OBJECTIVE >> Turn every line of the records below into a JSON list of strings, one string per line, leaving out any blank lines.

Stored entries:
- - - - -
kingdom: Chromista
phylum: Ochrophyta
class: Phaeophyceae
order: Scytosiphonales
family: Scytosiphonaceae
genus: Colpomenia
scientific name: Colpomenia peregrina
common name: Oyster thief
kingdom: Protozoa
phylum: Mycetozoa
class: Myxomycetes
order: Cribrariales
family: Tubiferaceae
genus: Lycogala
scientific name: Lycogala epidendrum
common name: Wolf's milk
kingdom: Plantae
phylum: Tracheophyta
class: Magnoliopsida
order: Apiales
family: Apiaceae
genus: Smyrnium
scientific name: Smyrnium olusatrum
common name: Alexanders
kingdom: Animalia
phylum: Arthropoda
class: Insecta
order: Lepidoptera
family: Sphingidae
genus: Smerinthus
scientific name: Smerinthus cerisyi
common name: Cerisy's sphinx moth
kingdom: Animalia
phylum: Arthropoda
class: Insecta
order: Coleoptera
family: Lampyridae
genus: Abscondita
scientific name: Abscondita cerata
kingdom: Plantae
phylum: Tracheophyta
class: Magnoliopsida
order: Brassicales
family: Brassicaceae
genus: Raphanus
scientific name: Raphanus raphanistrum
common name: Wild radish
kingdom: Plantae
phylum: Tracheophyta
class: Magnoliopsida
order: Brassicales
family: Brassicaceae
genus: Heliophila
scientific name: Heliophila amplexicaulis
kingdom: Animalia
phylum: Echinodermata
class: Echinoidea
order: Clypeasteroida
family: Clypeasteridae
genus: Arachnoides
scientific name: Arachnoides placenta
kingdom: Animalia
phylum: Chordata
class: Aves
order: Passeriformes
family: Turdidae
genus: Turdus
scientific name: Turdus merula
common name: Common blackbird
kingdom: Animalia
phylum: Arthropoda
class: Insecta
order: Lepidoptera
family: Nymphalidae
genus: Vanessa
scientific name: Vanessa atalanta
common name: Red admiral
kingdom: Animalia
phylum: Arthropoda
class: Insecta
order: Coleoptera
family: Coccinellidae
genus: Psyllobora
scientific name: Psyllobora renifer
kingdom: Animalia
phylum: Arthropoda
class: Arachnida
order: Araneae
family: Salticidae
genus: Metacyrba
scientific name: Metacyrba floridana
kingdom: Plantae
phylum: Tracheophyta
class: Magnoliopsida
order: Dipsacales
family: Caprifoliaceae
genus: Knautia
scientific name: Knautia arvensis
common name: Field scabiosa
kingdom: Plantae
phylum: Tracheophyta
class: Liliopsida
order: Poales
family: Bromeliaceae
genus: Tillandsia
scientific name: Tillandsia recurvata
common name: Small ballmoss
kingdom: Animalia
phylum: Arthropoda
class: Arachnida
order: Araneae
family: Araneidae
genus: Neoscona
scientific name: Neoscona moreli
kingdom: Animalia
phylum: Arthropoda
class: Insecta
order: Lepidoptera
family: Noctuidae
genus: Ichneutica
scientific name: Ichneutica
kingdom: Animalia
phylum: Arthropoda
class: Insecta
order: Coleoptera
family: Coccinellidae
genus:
- - - - -
SOLUTION BELOW >>
[
  "kingdom: Chromista",
  "phylum: Ochrophyta",
  "class: Phaeophyceae",
  "order: Scytosiphonales",
  "family: Scytosiphonaceae",
  "genus: Colpomenia",
  "scientific name: Colpomenia peregrina",
  "common name: Oyster thief",
  "kingdom: Protozoa",
  "phylum: Mycetozoa",
  "class: Myxomycetes",
  "order: Cribrariales",
  "family: Tubiferaceae",
  "genus: Lycogala",
  "scientific name: Lycogala epidendrum",
  "common name: Wolf's milk",
  "kingdom: Plantae",
  "phylum: Tracheophyta",
  "class: Magnoliopsida",
  "order: Apiales",
  "family: Apiaceae",
  "genus: Smyrnium",
  "scientific name: Smyrnium olusatrum",
  "common name: Alexanders",
  "kingdom: Animalia",
  "phylum: Arthropoda",
  "class: Insecta",
  "order: Lepidoptera",
  "family: Sphingidae",
  "genus: Smerinthus",
  "scientific name: Smerinthus cerisyi",
  "common name: Cerisy's sphinx moth",
  "kingdom: Animalia",
  "phylum: Arthropoda",
  "class: Insecta",
  "order: Coleoptera",
  "family: Lampyridae",
  "genus: Abscondita",
  "scientific name: Abscondita cerata",
  "kingdom: Plantae",
  "phylum: Tracheophyta",
  "class: Magnoliopsida",
  "order: Brassicales",
  "family: Brassicaceae",
  "genus: Raphanus",
  "scientific name: Raphanus raphanistrum",
  "common name: Wild radish",
  "kingdom: Plantae",
  "phylum: Tracheophyta",
  "class: Magnoliopsida",
  "order: Brassicales",
  "family: Brassicaceae",
  "genus: Heliophila",
  "scientific name: Heliophila amplexicaulis",
  "kingdom: Animalia",
  "phylum: Echinodermata",
  "class: Echinoidea",
  "order: Clypeasteroida",
  "family: Clypeasteridae",
  "genus: Arachnoides",
  "scientific name: Arachnoides placenta",
  "kingdom: Animalia",
  "phylum: Chordata",
  "class: Aves",
  "order: Passeriformes",
  "family: Turdidae",
  "genus: Turdus",
  "scientific name: Turdus merula",
  "common name: Common blackbird",
  "kingdom: Animalia",
  "phylum: Arthropoda",
  "class: Insecta",
  "order: Lepidoptera",
  "family: Nymphalidae",
  "genus: Vanessa",
  "scientific name: Vanessa atalanta",
  "common name: Red admiral",
  "kingdom: Animalia",
  "phylum: Arthropoda",
  "class: Insecta",
  "order: Coleoptera",
  "family: Coccinellidae",
  "genus: Psyllobora",
  "scientific name: Psyllobora renifer",
  "kingdom: Animalia",
  "phylum: Arthropoda",
  "class: Arachnida",
  "order: Araneae",
  "family: Salticidae",
  "genus: Metacyrba",
  "scientific name: Metacyrba floridana",
  "kingdom: Plantae",
  "phylum: Tracheophyta",
  "class: Magnoliopsida",
  "order: Dipsacales",
  "family: Caprifoliaceae",
  "genus: Knautia",
  "scientific name: Knautia arvensis",
  "common name: Field scabiosa",
  "kingdom: Plantae",
  "phylum: Tracheophyta",
  "class: Liliopsida",
  "order: Poales",
  "family: Bromeliaceae",
  "genus: Tillandsia",
  "scientific name: Tillandsia recurvata",
  "common name: Small ballmoss",
  "kingdom: Animalia",
  "phylum: Arthropoda",
  "class: Arachnida",
  "order: Araneae",
  "family: Araneidae",
  "genus: Neoscona",
  "scientific name: Neoscona moreli",
  "kingdom: Animalia",
  "phylum: Arthropoda",
  "class: Insecta",
  "order: Lepidoptera",
  "family: Noctuidae",
  "genus: Ichneutica",
  "scientific name: Ichneutica",
  "kingdom: Animalia",
  "phylum: Arthropoda",
  "class: Insecta",
  "order: Coleoptera",
  "family: Coccinellidae",
  "genus:"
]